The tests provide important information beyond assessing achievement. Some studies have shown that SAT and ACT scores, combined with a student’s grade point average and other factors, can help predict a student’s success in college, especially in the crucial first year.
At the University of California, a faculty task force found that standardized tests were a better predictor of college success than high school grades were. They also found that including the SAT and ACT in the formula for admissions helped some black, Hispanic and low-income students by offering an additional metric for those who might have been rejected based on grades.
So why the move away from the tests?
Critics of the tests cite decades of data indicating that they are inherently biased in favor of affluent, white and Asian-American students. During the debate among the California regents this week, numerous speakers used the word “racist” to describe the exams.
Critics also say the tests are too easily gamed by students who can pay thousands of dollars for private coaching and test prep. Carol Christ, the chancellor of the University of California, Berkeley, has long called for a move away from standardized testing for admissions. She cited the recent college admissions bribery scandal as a case in point, calling the episode “grotesque.”
Plaintiffs in a lawsuit pending against the University of California say use of the tests build on existing disparities. According to the College Board, which administers the SAT, 55 percent of Asian-American test takers and 45 percent of white test takers scored a 1200 or higher on the SAT in 2019. For Hispanic and black students, those numbers were 12 percent and 9 percent.
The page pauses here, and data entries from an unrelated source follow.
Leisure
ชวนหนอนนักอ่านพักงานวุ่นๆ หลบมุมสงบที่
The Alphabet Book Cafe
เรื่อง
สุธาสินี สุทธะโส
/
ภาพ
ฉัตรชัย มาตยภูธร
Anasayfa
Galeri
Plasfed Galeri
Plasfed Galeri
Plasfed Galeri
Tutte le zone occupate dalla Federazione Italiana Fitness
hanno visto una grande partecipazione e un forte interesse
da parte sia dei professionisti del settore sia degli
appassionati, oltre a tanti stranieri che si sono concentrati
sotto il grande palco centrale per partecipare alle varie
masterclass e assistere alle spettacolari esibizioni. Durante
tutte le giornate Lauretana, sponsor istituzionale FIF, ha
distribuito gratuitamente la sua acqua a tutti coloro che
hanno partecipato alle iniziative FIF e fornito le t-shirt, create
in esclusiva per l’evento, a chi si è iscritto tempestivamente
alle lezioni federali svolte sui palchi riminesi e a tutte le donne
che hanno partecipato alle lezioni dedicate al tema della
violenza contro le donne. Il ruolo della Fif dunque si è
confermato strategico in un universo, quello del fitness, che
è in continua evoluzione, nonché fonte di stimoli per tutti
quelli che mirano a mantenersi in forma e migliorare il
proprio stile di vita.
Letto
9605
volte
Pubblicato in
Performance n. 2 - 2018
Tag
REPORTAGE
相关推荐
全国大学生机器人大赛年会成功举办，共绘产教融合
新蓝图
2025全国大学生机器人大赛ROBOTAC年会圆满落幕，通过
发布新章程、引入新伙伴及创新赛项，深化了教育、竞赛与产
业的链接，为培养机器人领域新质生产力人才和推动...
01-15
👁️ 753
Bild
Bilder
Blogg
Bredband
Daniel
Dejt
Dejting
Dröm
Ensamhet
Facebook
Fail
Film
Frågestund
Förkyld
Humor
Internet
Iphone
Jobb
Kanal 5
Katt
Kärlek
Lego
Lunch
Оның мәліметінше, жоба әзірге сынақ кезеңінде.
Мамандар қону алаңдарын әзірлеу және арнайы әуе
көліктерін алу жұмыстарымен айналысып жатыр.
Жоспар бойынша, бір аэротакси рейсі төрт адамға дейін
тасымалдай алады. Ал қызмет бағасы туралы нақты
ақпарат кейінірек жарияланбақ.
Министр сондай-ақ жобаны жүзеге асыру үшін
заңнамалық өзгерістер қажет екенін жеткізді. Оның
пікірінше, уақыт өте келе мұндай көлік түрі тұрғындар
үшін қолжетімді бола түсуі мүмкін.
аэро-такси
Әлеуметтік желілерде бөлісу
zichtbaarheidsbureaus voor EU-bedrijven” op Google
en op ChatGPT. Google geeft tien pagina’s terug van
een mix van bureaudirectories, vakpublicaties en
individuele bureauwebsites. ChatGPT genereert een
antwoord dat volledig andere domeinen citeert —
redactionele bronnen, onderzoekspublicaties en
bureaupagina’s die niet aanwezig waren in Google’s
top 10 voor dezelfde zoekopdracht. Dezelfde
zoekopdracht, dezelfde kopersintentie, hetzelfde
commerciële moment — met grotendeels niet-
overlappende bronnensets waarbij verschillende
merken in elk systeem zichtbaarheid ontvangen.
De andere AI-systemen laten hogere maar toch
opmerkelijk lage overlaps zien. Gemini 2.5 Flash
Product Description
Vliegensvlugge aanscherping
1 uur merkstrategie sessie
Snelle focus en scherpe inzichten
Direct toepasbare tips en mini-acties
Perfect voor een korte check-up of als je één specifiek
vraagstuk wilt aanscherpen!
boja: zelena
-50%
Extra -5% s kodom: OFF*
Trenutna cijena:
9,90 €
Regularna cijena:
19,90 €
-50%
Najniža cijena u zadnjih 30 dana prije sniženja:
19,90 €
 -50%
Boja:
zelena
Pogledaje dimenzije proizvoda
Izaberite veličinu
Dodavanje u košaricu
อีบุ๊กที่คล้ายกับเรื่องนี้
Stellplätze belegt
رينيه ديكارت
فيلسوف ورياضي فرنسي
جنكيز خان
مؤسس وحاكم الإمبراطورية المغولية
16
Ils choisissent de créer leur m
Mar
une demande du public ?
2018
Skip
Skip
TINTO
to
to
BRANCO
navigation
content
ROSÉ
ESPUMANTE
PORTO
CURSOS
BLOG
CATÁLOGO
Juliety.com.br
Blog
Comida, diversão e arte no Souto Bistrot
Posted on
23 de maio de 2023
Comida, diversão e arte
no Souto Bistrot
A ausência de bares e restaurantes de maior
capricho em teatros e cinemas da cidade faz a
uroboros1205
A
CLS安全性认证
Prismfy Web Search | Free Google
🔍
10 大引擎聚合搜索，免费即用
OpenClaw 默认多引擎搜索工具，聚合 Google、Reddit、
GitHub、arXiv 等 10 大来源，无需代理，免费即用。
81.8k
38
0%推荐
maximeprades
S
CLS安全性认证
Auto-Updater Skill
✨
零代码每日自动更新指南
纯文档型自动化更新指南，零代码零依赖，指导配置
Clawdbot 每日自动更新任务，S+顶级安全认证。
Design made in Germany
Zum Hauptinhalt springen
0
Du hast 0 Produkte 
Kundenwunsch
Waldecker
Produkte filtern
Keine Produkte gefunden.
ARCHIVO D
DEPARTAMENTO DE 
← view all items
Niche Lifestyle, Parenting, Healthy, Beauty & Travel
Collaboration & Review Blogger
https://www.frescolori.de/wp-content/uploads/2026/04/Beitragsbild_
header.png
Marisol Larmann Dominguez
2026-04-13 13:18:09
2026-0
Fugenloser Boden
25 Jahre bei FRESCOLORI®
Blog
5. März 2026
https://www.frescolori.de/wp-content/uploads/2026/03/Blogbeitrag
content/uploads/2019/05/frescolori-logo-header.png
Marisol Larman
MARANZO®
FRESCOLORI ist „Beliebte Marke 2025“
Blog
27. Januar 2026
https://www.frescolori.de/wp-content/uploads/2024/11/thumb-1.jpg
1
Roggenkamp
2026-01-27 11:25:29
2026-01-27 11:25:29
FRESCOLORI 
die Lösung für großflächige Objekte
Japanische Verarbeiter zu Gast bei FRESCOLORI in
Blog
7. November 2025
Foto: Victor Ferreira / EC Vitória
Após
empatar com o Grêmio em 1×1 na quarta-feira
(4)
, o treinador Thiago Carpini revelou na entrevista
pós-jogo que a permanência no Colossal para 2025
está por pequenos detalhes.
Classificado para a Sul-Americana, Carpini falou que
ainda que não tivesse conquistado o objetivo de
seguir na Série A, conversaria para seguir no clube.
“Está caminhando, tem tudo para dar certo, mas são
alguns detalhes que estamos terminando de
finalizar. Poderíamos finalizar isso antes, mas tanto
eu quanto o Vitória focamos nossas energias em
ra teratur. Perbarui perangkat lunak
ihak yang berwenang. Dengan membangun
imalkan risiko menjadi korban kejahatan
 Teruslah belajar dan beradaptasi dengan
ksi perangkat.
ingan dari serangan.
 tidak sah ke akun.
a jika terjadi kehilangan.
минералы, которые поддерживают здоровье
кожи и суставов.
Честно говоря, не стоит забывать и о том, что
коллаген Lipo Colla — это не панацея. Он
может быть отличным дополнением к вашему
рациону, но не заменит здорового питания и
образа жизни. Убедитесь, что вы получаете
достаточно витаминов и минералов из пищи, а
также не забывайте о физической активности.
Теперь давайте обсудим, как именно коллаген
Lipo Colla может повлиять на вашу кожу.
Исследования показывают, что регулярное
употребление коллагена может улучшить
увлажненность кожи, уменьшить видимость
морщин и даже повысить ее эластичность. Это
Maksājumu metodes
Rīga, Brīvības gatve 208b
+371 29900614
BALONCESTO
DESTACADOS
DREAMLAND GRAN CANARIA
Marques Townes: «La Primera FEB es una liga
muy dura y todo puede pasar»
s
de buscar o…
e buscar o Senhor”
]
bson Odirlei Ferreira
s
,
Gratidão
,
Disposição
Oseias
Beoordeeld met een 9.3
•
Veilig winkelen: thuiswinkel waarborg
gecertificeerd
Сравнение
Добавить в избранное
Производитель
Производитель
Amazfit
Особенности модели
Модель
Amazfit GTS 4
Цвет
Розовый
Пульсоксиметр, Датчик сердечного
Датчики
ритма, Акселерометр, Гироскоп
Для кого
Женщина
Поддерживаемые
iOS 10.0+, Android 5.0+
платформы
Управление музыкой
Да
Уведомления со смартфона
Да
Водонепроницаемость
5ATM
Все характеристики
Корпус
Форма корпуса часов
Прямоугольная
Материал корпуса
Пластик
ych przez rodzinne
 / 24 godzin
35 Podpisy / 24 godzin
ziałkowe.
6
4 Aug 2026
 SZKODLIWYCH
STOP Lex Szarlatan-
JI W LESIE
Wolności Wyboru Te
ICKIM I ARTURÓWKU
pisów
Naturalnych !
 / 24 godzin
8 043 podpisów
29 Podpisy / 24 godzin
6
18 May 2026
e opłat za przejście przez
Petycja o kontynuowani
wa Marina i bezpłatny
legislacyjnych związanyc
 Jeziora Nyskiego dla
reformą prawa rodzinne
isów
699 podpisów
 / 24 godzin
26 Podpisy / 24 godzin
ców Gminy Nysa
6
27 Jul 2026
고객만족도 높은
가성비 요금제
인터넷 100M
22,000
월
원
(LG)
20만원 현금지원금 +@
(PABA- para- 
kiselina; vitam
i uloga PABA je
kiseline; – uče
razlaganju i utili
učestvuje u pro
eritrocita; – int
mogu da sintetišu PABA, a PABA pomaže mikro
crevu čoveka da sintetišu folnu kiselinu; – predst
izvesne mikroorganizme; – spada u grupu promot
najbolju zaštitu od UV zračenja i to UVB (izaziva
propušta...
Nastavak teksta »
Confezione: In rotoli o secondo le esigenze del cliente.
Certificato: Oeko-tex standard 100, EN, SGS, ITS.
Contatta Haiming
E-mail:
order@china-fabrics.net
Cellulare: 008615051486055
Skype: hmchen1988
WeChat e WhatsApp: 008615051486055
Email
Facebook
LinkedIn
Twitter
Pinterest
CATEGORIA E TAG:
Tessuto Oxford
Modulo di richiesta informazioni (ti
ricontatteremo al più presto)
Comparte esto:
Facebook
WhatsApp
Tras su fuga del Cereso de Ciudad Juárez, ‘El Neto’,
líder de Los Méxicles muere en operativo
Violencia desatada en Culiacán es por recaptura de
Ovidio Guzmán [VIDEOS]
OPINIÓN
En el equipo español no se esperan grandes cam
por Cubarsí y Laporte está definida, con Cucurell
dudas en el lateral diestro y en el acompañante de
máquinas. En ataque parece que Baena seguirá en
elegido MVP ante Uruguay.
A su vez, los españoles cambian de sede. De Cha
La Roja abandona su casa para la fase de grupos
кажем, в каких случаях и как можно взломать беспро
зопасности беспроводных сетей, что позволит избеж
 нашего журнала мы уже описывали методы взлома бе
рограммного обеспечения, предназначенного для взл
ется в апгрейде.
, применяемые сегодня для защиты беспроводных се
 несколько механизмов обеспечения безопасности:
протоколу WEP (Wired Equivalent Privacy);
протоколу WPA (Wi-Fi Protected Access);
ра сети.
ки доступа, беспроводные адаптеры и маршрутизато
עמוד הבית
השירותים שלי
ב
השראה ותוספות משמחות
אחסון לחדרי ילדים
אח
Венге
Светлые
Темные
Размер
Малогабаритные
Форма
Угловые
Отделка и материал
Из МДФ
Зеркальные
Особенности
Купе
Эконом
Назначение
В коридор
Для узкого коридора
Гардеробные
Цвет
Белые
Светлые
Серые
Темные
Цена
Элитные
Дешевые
Proponents of a change say it is fairer to judge students by other measures, such as teacher recommendations. Some studies have suggested that high school grades better measure a student’s likelihood of graduation and cumulative performance in college.
And some school officials say the tests are superfluous. California’s community college chancellor, Eloy Ortiz Oakley, who is also a University of California regent, reminded the board this week that the university already enrolls tens of thousands of transfer students who are not required to take any standardized admission tests.
What will happen next?
John A. Pérez, chairman of the system’s board of regents, said that college officials in other states had told him privately that they would likely follow suit if California moved to eliminate the test from its admissions requirements.
“I have talked to leaders at other public universities over the last couple of months,” Mr. Pérez said, “and would not be surprised if others looked at this question as well.”
He declined to share specifics. But colleges and universities around the country are already getting a taste of what life without standardized admissions tests might look like. With testing dates disrupted by the coronavirus pandemic, many institutions, including Harvard and Cornell, made the SAT and ACT optional for this year’s applicants.
Both the College Board and ACT Inc. are suffering as a result. The SAT represents a substantial piece of the College Board’s more than $1 billion a year in revenue.
One critic of the industry estimated that the College Board had lost $45 million in revenue to pandemic cancellations, though the group has declined to discuss its revenues. The testing organizations have announced that they will introduce an online testing option in the fall.
The end of the SAT and ACT in California’s most prestigious public universities will not necessarily mean the end of admissions testing there. University officials said they were studying the feasibility of developing their own replacement test — with less baggage.